Coping with Anxiety vii: Phobias and Phobic responses (cont”d).

(Following on from my most recent blog).
At first we got nowhere: then, just when it seemed pointless to continue, I became aware – from the very apparent and spontaneous change in my patient’s pattern of breathing, taken together with her more “at ease” demeanour – that she now was indeed, relaxing deeply. What followed surprised me even more. After a few moments – during which time she was becoming progressively more relaxed and at ease – I very gently probed in the direction of, “Anything else that might be troubling you…” (as I believe I put it). The change in her was nothing short of dramatic: she tensed visibly and then screamed, “Get me away from here”.

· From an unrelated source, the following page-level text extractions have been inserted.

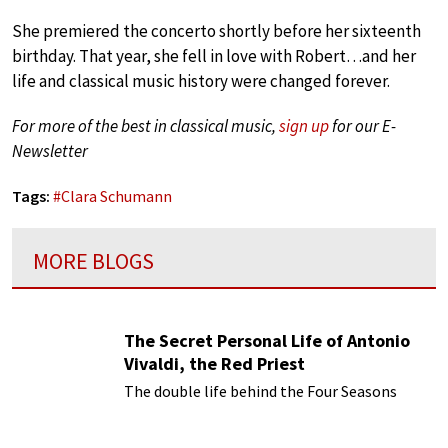
She premiered the concerto shortly before her sixteenth
birthday. That year, she fell in love with Robert…and her
life and classical music history were changed forever.
For more of the best in classical music,
sign up
for our E-
Newsletter
Tags:
#
Clara Schumann
MORE BLOGS
The Secret Personal Life of Antonio
Vivaldi, the Red Priest
The double life behind the Four Seasons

Let me curtail somewhat, what has already become a lengthy account. Just after the time of this lady’s husband’s referral to me, both he and his wife had, to my knowledge, been involved in a minor road accident; although fortunately no one had been seriously hurt. Their car (which the husband had been driving at the time and which thankfully, had only been moving slowly) had collided with another vehicle at a minor crossroads. Consequently, my patient had been thrown forward with some force onto the steering wheel. The impact had caused severe bruising around his ribs, although happily, there had been no evidence of fracture.

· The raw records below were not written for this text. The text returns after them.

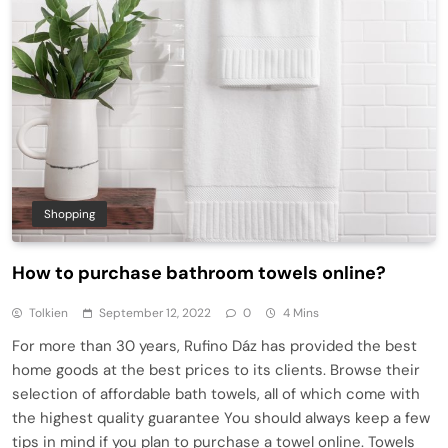
Shopping
How to purchase bathroom towels online?
Tolkien
September 12, 2022
0
4 Mins
For more than 30 years, Rufino Dáz has provided the best
home goods at the best prices to its clients. Browse their
selection of affordable bath towels, all of which come with
the highest quality guarantee You should always keep a few
tips in mind if you plan to purchase a towel online. Towels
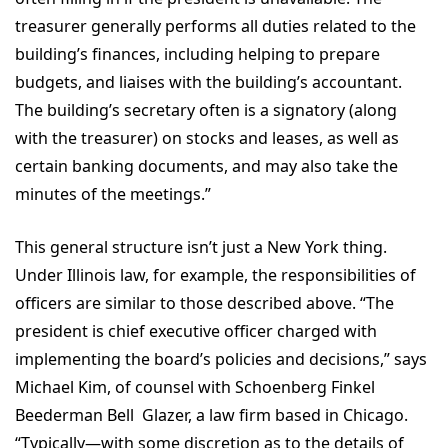
treasurer generally performs all duties related to the
building’s finances, including helping to prepare
budgets, and liaises with the building’s accountant.
The building’s secretary often is a signatory (along
with the treasurer) on stocks and leases, as well as
certain banking documents, and may also take the
minutes of the meetings.”
This general structure isn’t just a New York thing.
Under Illinois law, for example, the responsibilities of
officers are similar to those described above. “The
president is chief executive officer charged with
implementing the board’s policies and decisions,” says
Michael Kim, of counsel with Schoenberg Finkel
Beederman Bell Glazer, a law firm based in Chicago.
“Typically—with some discretion as to the details of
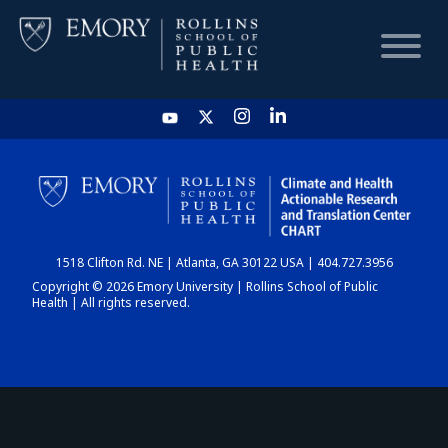
HOME
CHART
1518 Clifton Rd. NE | Atlanta, GA 30122 USA | 404.727.3956
DASHBOARD
Copyright © 2026 Emory University | Rollins School of Public
Health | All rights reserved.
NEWS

What I didn’t know and what had been completely forgotten by the lady concerned (until, that is, she had momentarily, but vividly, re-lived this event in my clinic room) was that on that particular occasion, she had got out of the car and rushed round to her husband on the driver’s side: and it was there that she had – although only momentarily – espied a dead crow lying by the roadside. It had played absolutely no part in the accident and – in her state of alarm and concern for her husband’s welfare – she had instantly put the matter, not so much “out of” as to the “back of” her mind and promptly forgotten it. For some reason – possibly in response to my reference, in the relaxation session, to “Anything else that might be troubling you”, she had once more and again quite spontaneously, focused momentarily upon the memory of that day: hence her cry, “Get me away from here”!

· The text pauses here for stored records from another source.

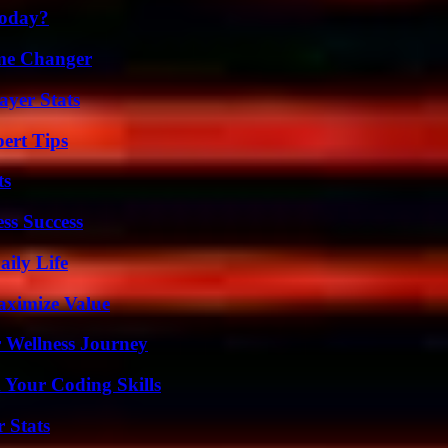
Today?
ame Changer
yer Stats
ert Tips
ts
ss Success
aily Life
aximize Value
 Wellness Journey
 Your Coding Skills
 Stats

You will recall we said that phobias are irrational fears that have become imprinted on the memory. Where the true cause of their existence can be brought to the ‘light-of-day’ and where pent up, misplaced and frustrated emotion released, they not infrequently reduce significantly and can even ‘melt away’ altogether. However, where they remain, they may continue to exist as a stimulus to neurotic anxiety, in that the perceived source of danger is internal rather than external and its precise stressor, left unidentified. Moreover, it can continue to possess the capacity to induce intense irrational fear – irrational that is – in that the stressor is in reality, entirely harmless.

What we have just accounted for then, amounts to nothing more – or less than a classic case of “phobia”. (Incidentally, such anxiety can nowadays be successfully treated, most commonly with the help of a relatively modern treatment strategy known as Cognitive Behaviour Therapy (CBT) and I hope to focus more sharply on this and other therapeutic approaches at some future date. Incidentally, I am glad to be able to report that the above story had a brighter ending. After a few weeks, Tommy was back on the perch of his old cage, wild birds were being fed and the little cairn terrier had no further cause to adjust to canine vagrancy: happy days! Incidentally – and although I have not mentioned them thus far; it is important to mention that I intend, in next week’s blog, to write briefly about anxiety problems of an obsessive-compulsive nature; and with that I shall bring to a conclusion my blogs describing and otherwise dealing with anxiety; anxiety state and its likely further effects on the mind and behaviour.